Es fühlte sich an, als würde er lebendig begraben, alles schien
zu erstarren und urplötzlich wurde es schwarz um ihn, als seine Augen
zu kaltem Stein erstarrten. Seine Gedanken rasten - zu schnell, Samael
wollte betrügen! Zu spät... viel zu spät, der Zauber war
gelungen. Vergeblich kämpfte Serrin gegen die steinernen Fesseln
seines Körpers an, aber nichts als seine Gedanken schienen sich noch
rühren zu können. Die Schwere des Steins schien langsam auch
sie einzuholen. Der Dunkelelf spürte keine Angst und keinen Zorn
auf den Magier. Es war, als ob seine Gedanken tatsächlich losgelöst
vom Körper und völlig frei waren.
Er hatte noch etwas sagen wollen. Er hatte dem alten Mann ein weiteres
Versprechen abnehmen wollen. Das Versprechen zur Rückkehr. Aber der
Alte hatte nicht gewartet... .
Ein leises Bedauern regte sich in Serrin.
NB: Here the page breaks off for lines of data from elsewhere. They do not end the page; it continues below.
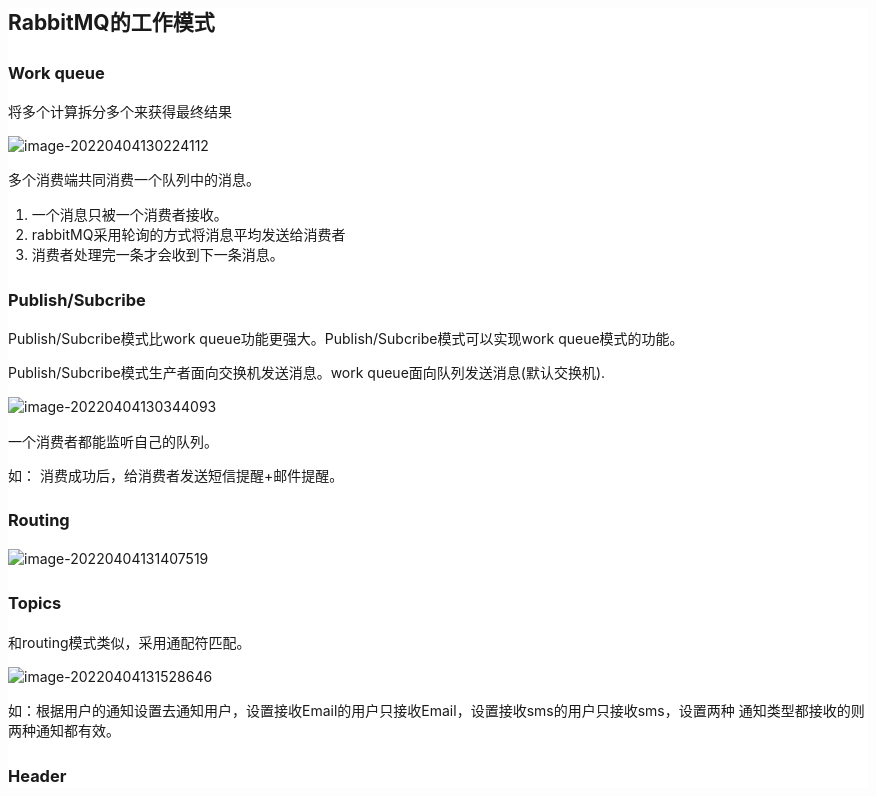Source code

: 



## RabbitMQ的工作模式

### Work queue

将多个计算拆分多个来获得最终结果



![image-20220404130224112](https://notes-imgs.oss-cn-shanghai.aliyuncs.com/note-imgs/image-20220404130224112.png)

多个消费端共同消费一个队列中的消息。

1. 一个消息只被一个消费者接收。
2. rabbitMQ采用轮询的方式将消息平均发送给消费者
3. 消费者处理完一条才会收到下一条消息。



### Publish/Subcribe

Publish/Subcribe模式比work queue功能更强大。Publish/Subcribe模式可以实现work queue模式的功能。

Publish/Subcribe模式生产者面向交换机发送消息。work queue面向队列发送消息(默认交换机).

![image-20220404130344093](https://notes-imgs.oss-cn-shanghai.aliyuncs.com/note-imgs/image-20220404130344093.png)

一个消费者都能监听自己的队列。



如： 消费成功后，给消费者发送短信提醒+邮件提醒。









### Routing



![image-20220404131407519](https://notes-imgs.oss-cn-shanghai.aliyuncs.com/note-imgs/image-20220404131407519.png)



### Topics

和routing模式类似，采用通配符匹配。

![image-20220404131528646](https://notes-imgs.oss-cn-shanghai.aliyuncs.com/note-imgs/image-20220404131528646.png)

如：根据用户的通知设置去通知用户，设置接收Email的用户只接收Email，设置接收sms的用户只接收sms，设置两种
通知类型都接收的则两种通知都有效。



### Header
Aber letztendlich war es gleichgültig. Serrin genoss die schwarze
Kühle des Steins, genoss die Klarheit, mit der sich seine Gedanken
auf einmal bewegen konnten. So frei von Gefühlen, logisch und frei
war sein Verstand noch nie gewesen. Mit plötzlicher Schärfe
erkannte er auf einmal, was vorging, und begriff. Wie simpel, wie elementar
die Welt doch in Wahrheit war... . Wie bedeutungslos waren doch die meisten
seiner Wünsche bisher gewesen - die meisten. Selbst jetzt glaubte
er, ein sanftes Brennen in seiner steinernen Hand zu spüren, ein
Brennen, das in seinen Gedanken Widerhall fand: Wissbegier. Langsam noch
und zögernd machten sich seine Gedanken auf die Reise. Jetzt, in
diesem Zustand der Freiheit, war ihm so vieles möglich. Er wollte
es genießen und nutzen - war es je anders gewesen? War er nicht
immer schon so frei gewesen? Seine Zeit in seinem lebendigen Körper
schien ihm plötzlich bedeutungslos und kurz... .
In dem
Labor strichen die Stunden dahin. Die Magier kamen und gingen wieder.
Einige begutachteten die kunstvolle Statue, andere schienen über
sie zu debattieren. Einer von ihnen wollte sich daranmachen, sie genauer
zu untersuchen, aber Samael Ben Nebo wachte über sein Werk. Der Abend
und die Nacht zogen herauf, die Nacht wurde zum Tage. Grau, starr, perfekt
und ohne jede Bewegung stand die Statue im Turm der Magier.